Se sintió agradecido por la perspicacia de Evelina y la sabiduría estratégica que había compartido con él.
Justo cuando abrió la boca para invitarla a almorzar en agradecimiento, Evelina le dio a Conley una simple orden: «Déjalo en la parada de autobús más cercana».
«Estás hablando de mí, ¿verdad?», ladró Cary, enfureciéndose sin previo aviso.
Era increíble: su exmujer, la misma mujer a la que él había rechazado, pretendía abandonarlo en la cuneta como si fuera basura.
—¿De quién más crees que estoy hablando? —respondió Evelina con frialdad. ¿Qué se suponía que debía hacer? ¿Despedir al conductor y al cuidador que Jasper le había conseguido?
—No llevo dinero encima, ni tarjetas.
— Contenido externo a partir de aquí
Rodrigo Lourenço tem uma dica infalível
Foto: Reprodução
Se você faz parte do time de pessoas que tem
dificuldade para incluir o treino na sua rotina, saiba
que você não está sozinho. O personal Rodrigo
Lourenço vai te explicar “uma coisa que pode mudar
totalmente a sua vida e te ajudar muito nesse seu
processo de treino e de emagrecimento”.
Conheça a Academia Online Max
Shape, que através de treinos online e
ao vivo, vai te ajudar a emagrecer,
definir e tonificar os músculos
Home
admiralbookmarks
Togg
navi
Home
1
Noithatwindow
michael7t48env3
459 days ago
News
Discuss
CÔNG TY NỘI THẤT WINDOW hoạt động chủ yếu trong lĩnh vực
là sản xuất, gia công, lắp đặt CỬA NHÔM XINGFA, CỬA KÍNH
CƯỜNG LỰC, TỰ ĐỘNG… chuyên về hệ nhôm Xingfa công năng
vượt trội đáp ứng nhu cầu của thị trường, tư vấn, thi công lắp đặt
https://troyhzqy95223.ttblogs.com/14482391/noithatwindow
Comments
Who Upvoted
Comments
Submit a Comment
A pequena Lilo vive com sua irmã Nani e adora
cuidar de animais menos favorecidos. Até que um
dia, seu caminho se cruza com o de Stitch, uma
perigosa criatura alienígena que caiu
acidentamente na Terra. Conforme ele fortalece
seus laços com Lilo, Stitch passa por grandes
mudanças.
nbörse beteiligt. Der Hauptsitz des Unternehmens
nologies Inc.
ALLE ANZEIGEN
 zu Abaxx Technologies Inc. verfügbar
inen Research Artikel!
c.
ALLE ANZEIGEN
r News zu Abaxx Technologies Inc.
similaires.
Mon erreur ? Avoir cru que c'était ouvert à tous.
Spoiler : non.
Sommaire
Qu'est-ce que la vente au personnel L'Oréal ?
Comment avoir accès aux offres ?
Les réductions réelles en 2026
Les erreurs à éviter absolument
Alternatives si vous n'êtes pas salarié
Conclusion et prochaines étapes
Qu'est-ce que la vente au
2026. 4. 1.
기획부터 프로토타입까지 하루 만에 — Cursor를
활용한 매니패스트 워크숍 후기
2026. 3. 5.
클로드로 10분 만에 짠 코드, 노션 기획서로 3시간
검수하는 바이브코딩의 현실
Y la batería de mi móvil está a punto de agotarse», se quejó Cary, claramente agitado. «¿Cómo se supone que voy a llegar a casa?».
Evelina ni siquiera se inmutó. Entonces Nadine intervino, echando sal en la herida. «No tienes las piernas rotas, ¿verdad? ¡Pues úsalas! En el peor de los casos, muestra esa cara tan bonita que tienes y quizá alguien en Aglonard te ofrezca llevarte».
La furia de Cary no hizo más que aumentar. —Evelina, ¿esta es tu forma de vengarte? ¿Porque te hice salir del coche aquella vez?
Evelina frunció ligeramente el ceño. ¿Realmente había sucedido eso? Si él no se lo hubiera recordado, quizá nunca lo habría recordado.
Quizá Jasper la había mimado tanto últimamente que incluso sus peores recuerdos empezaban a difuminarse.
—Está bien, de acuerdo. Fui infantil. No te traté como te merecías. Pero eso es pasado. ¿Por qué sigues obsesionado con ello? ¿No podemos simplemente seguir adelante?».
Mientras Cary seguía defendiendo su postura, Conley ya había abierto la puerta y lo había echado directamente. Antes de que se cerrara de golpe, Nadine gritó: «¡Conley! ¡Limpia ese asiento, su desesperación ha dejado una mancha!».